> **TASK PROMPT**: An exact copy of every record below is needed, with all pictures removed.
***
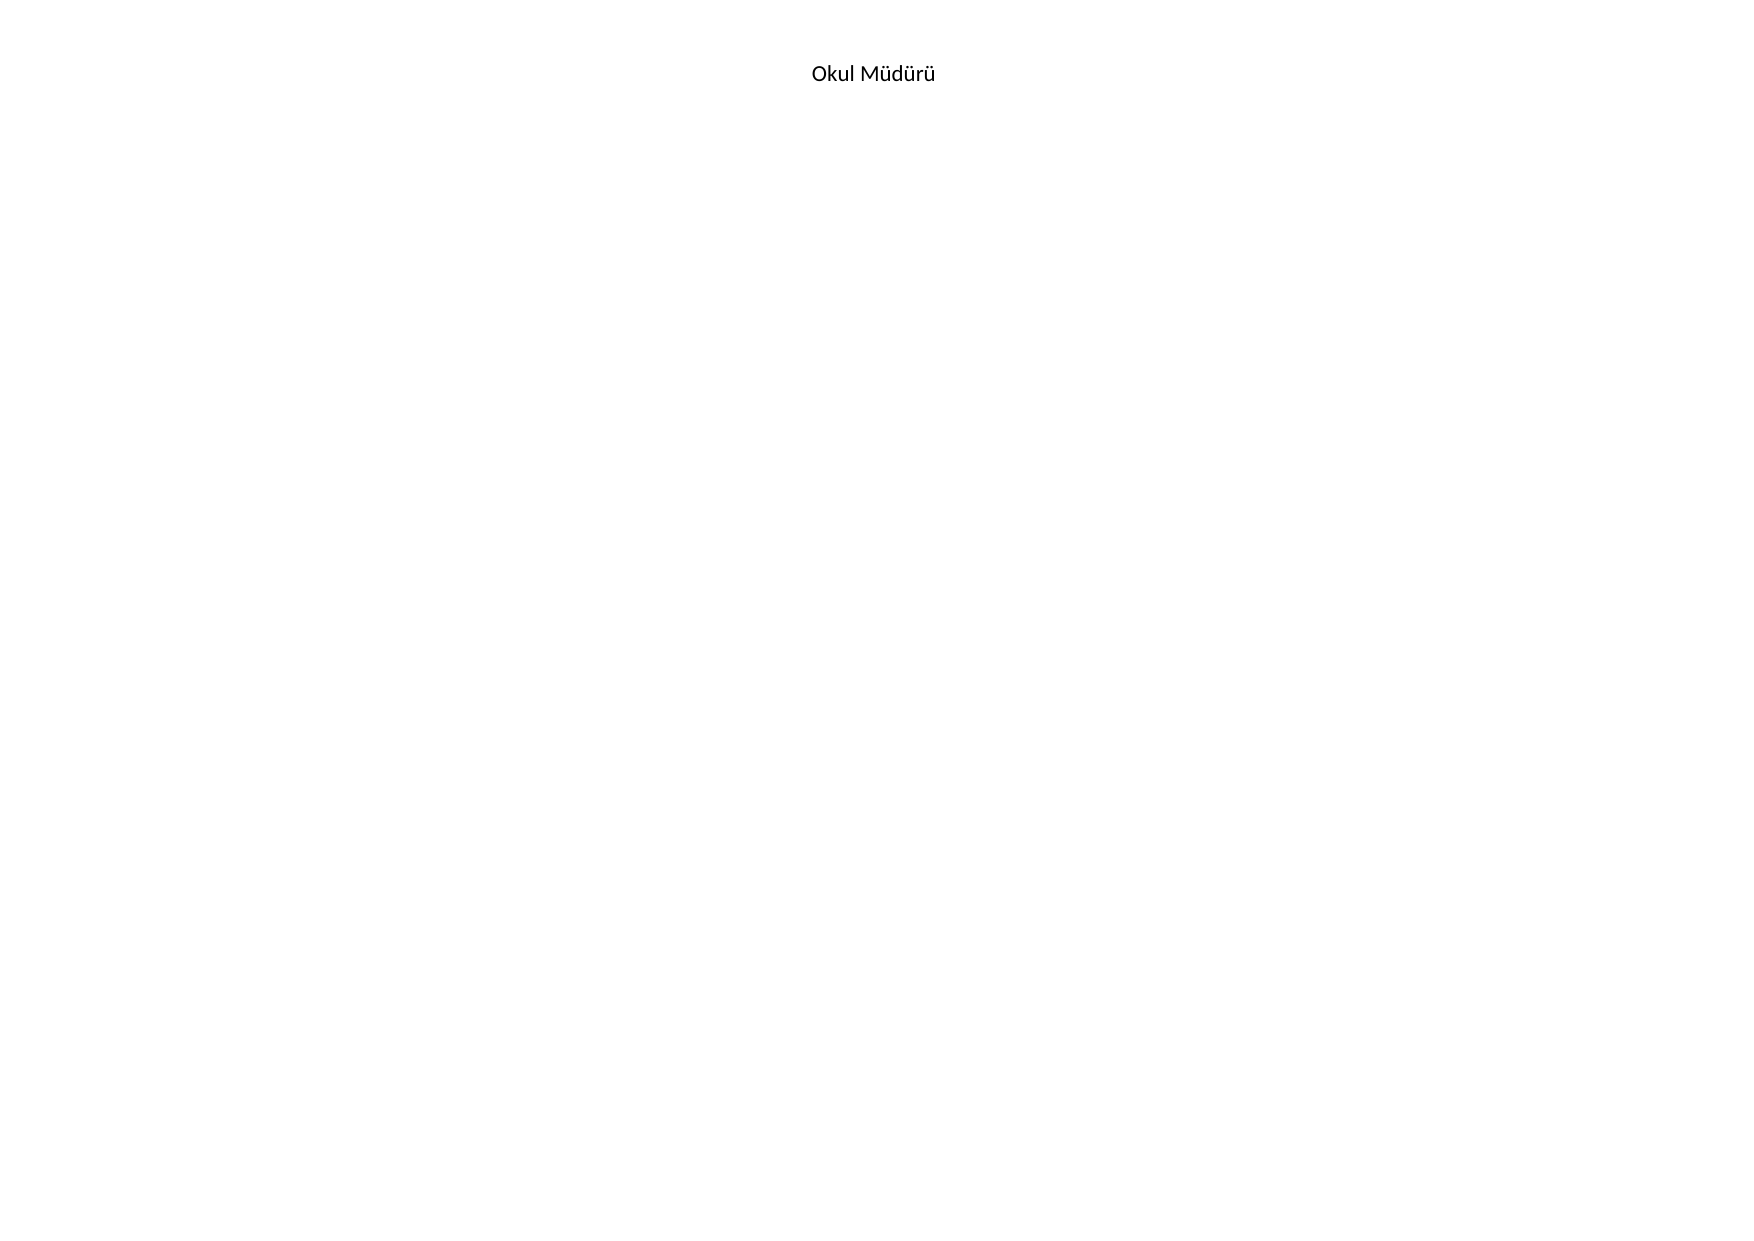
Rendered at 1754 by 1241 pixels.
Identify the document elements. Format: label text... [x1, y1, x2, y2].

text Okul Müdürü [148, 59, 1606, 87]
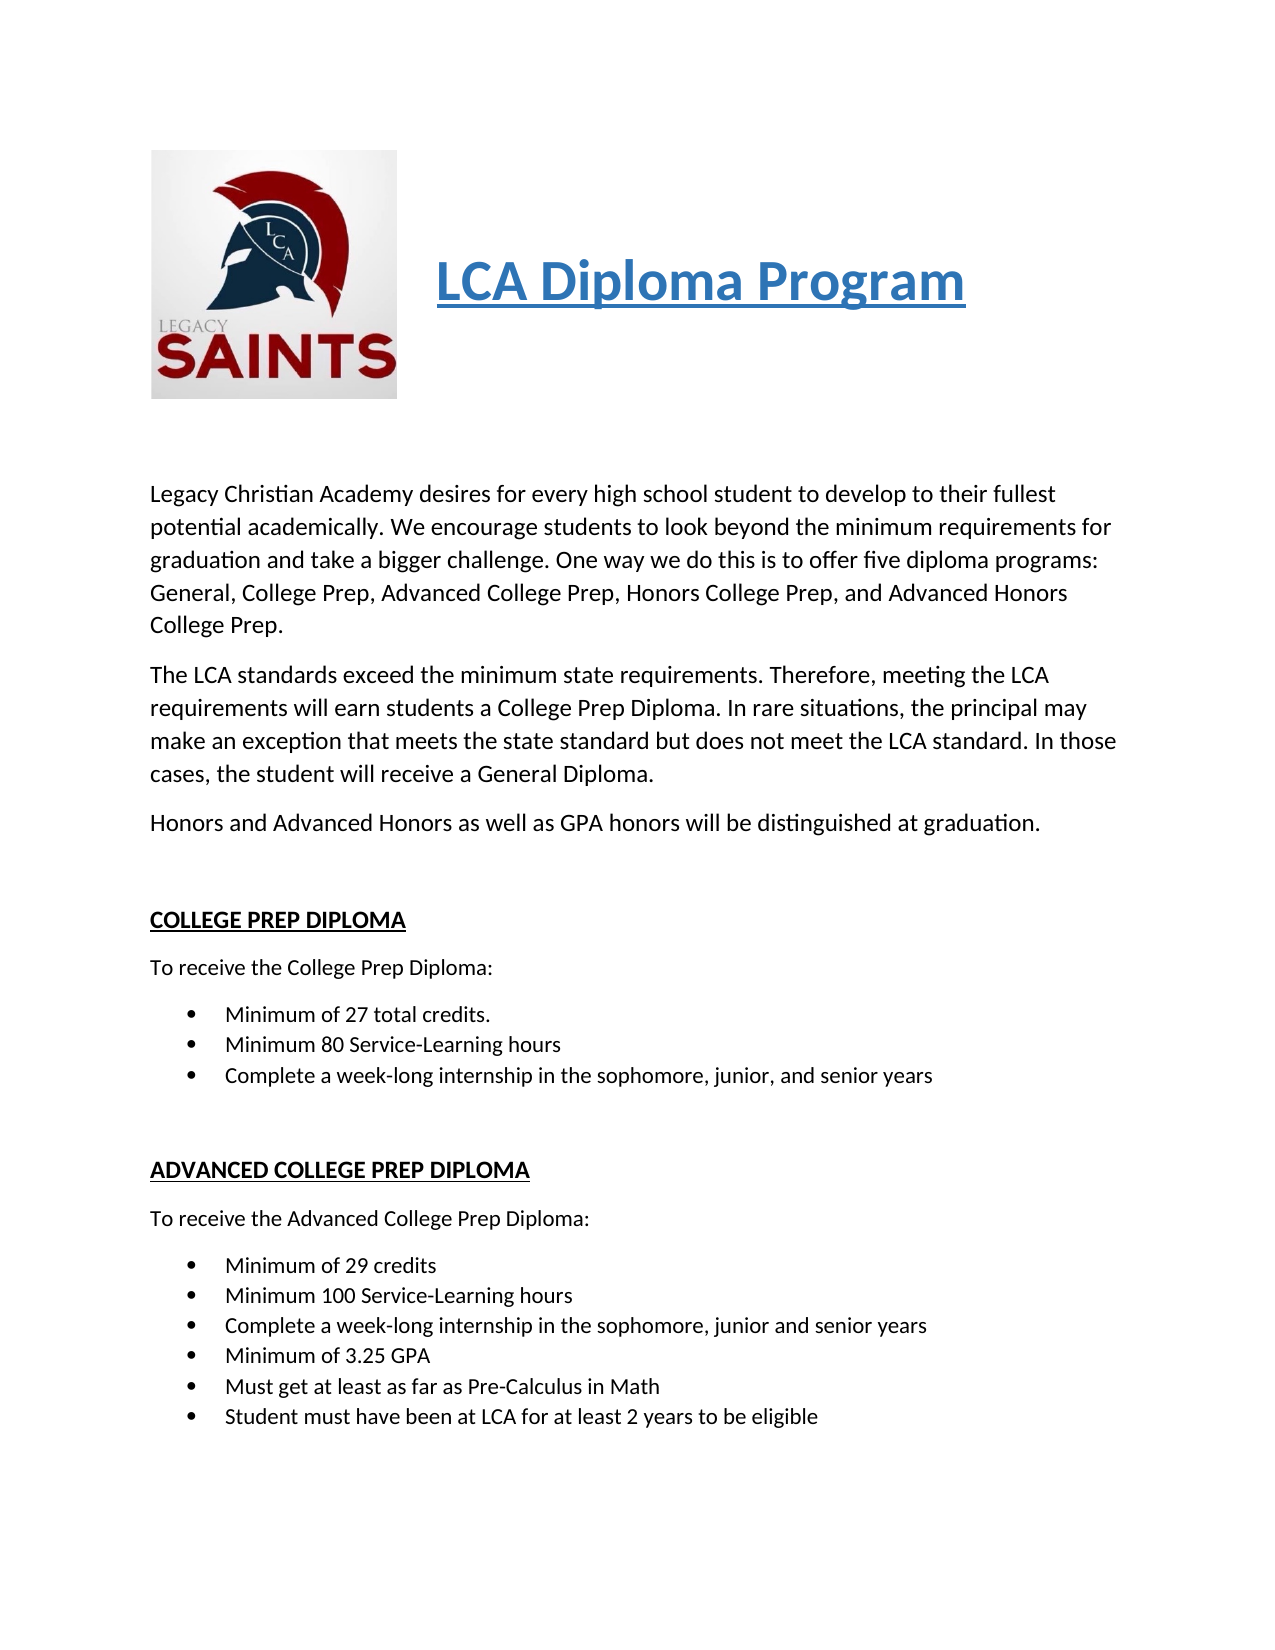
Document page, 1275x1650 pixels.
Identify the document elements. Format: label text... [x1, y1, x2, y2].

list Minimum of 29 credits [187, 1251, 1125, 1279]
text To receive the Advanced College Prep Diploma: [150, 1204, 1125, 1232]
text LCA Diploma Program [397, 244, 1125, 315]
picture [150, 150, 397, 397]
text Legacy Christian Academy desires for every high school student to develop to their fullest potential academically. We encourage students to look beyond the minimum requirements for graduation and take a bigger challenge. One way we do this is to offer five diploma programs: General, College Prep, Advanced College Prep, Honors College Prep, and Advanced Honors College Prep. [150, 478, 1125, 640]
text COLLEGE PREP DIPLOMA [150, 904, 1125, 934]
list Minimum of 3.25 GPA [187, 1342, 1125, 1370]
list Minimum 100 Service-Learning hours [187, 1281, 1125, 1309]
list Minimum 80 Service-Learning hours [187, 1031, 1125, 1059]
list Must get at least as far as Pre-Calculus in Math [187, 1372, 1125, 1400]
text ADVANCED COLLEGE PREP DIPLOMA [150, 1154, 1125, 1185]
list Minimum of 27 total credits. [187, 1000, 1125, 1028]
list Complete a week-long internship in the sophomore, junior, and senior years [187, 1061, 1125, 1089]
text Honors and Advanced Honors as well as GPA honors will be distinguished at graduation. [150, 807, 1125, 838]
text To receive the College Prep Diploma: [150, 953, 1125, 982]
list Student must have been at LCA for at least 2 years to be eligible [187, 1402, 1125, 1430]
text The LCA standards exceed the minimum state requirements. Therefore, meeting the LCA requirements will earn students a College Prep Diploma. In rare situations, the principal may make an exception that meets the state standard but does not meet the LCA standard. In those cases, the student will receive a General Diploma. [150, 659, 1125, 788]
list Complete a week-long internship in the sophomore, junior and senior years [187, 1311, 1125, 1339]
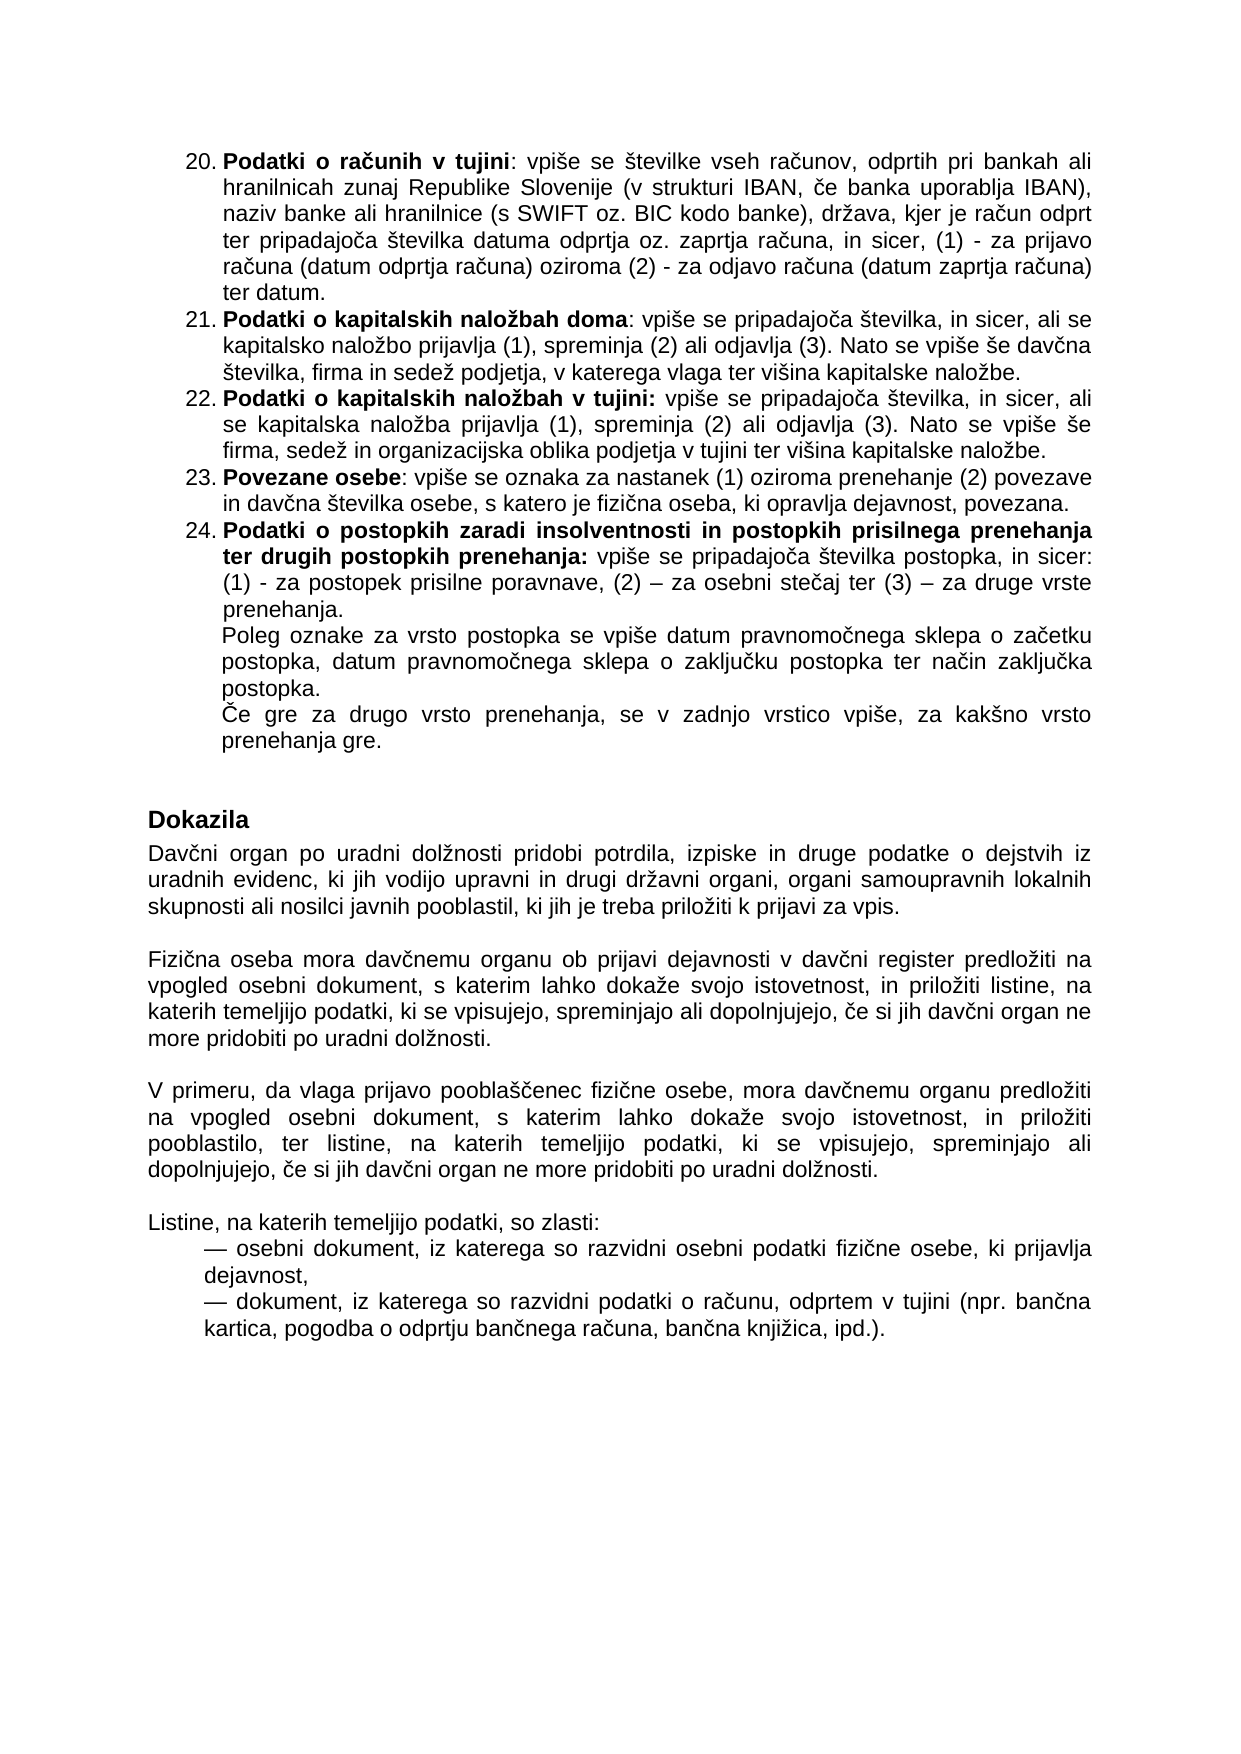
***
> **RESULT FOR THIS TASK**:
Rendered at 1754 by 1241 pixels.
Identify the document elements. Format: label text... [x1, y1, x2, y2].

text Okul Müdürü [148, 59, 1606, 87]
Document page, 1275x1650 pixels.
Identify the document elements. Format: label text... [x1, y1, x2, y2].

list Minimum of 29 credits [187, 1251, 1125, 1279]
text To receive the Advanced College Prep Diploma: [150, 1204, 1125, 1232]
text LCA Diploma Program [397, 244, 1125, 315]
picture [150, 150, 397, 397]
text Legacy Christian Academy desires for every high school student to develop to their fullest potential academically. We encourage students to look beyond the minimum requirements for graduation and take a bigger challenge. One way we do this is to offer five diploma programs: General, College Prep, Advanced College Prep, Honors College Prep, and Advanced Honors College Prep. [150, 478, 1125, 640]
text COLLEGE PREP DIPLOMA [150, 904, 1125, 934]
list Minimum of 3.25 GPA [187, 1342, 1125, 1370]
list Minimum 100 Service-Learning hours [187, 1281, 1125, 1309]
list Minimum 80 Service-Learning hours [187, 1031, 1125, 1059]
list Must get at least as far as Pre-Calculus in Math [187, 1372, 1125, 1400]
text ADVANCED COLLEGE PREP DIPLOMA [150, 1154, 1125, 1185]
list Minimum of 27 total credits. [187, 1000, 1125, 1028]
list Complete a week-long internship in the sophomore, junior, and senior years [187, 1061, 1125, 1089]
text Honors and Advanced Honors as well as GPA honors will be distinguished at graduation. [150, 807, 1125, 838]
text To receive the College Prep Diploma: [150, 953, 1125, 982]
list Student must have been at LCA for at least 2 years to be eligible [187, 1402, 1125, 1430]
text The LCA standards exceed the minimum state requirements. Therefore, meeting the LCA requirements will earn students a College Prep Diploma. In rare situations, the principal may make an exception that meets the state standard but does not meet the LCA standard. In those cases, the student will receive a General Diploma. [150, 659, 1125, 788]
list Complete a week-long internship in the sophomore, junior and senior years [187, 1311, 1125, 1339]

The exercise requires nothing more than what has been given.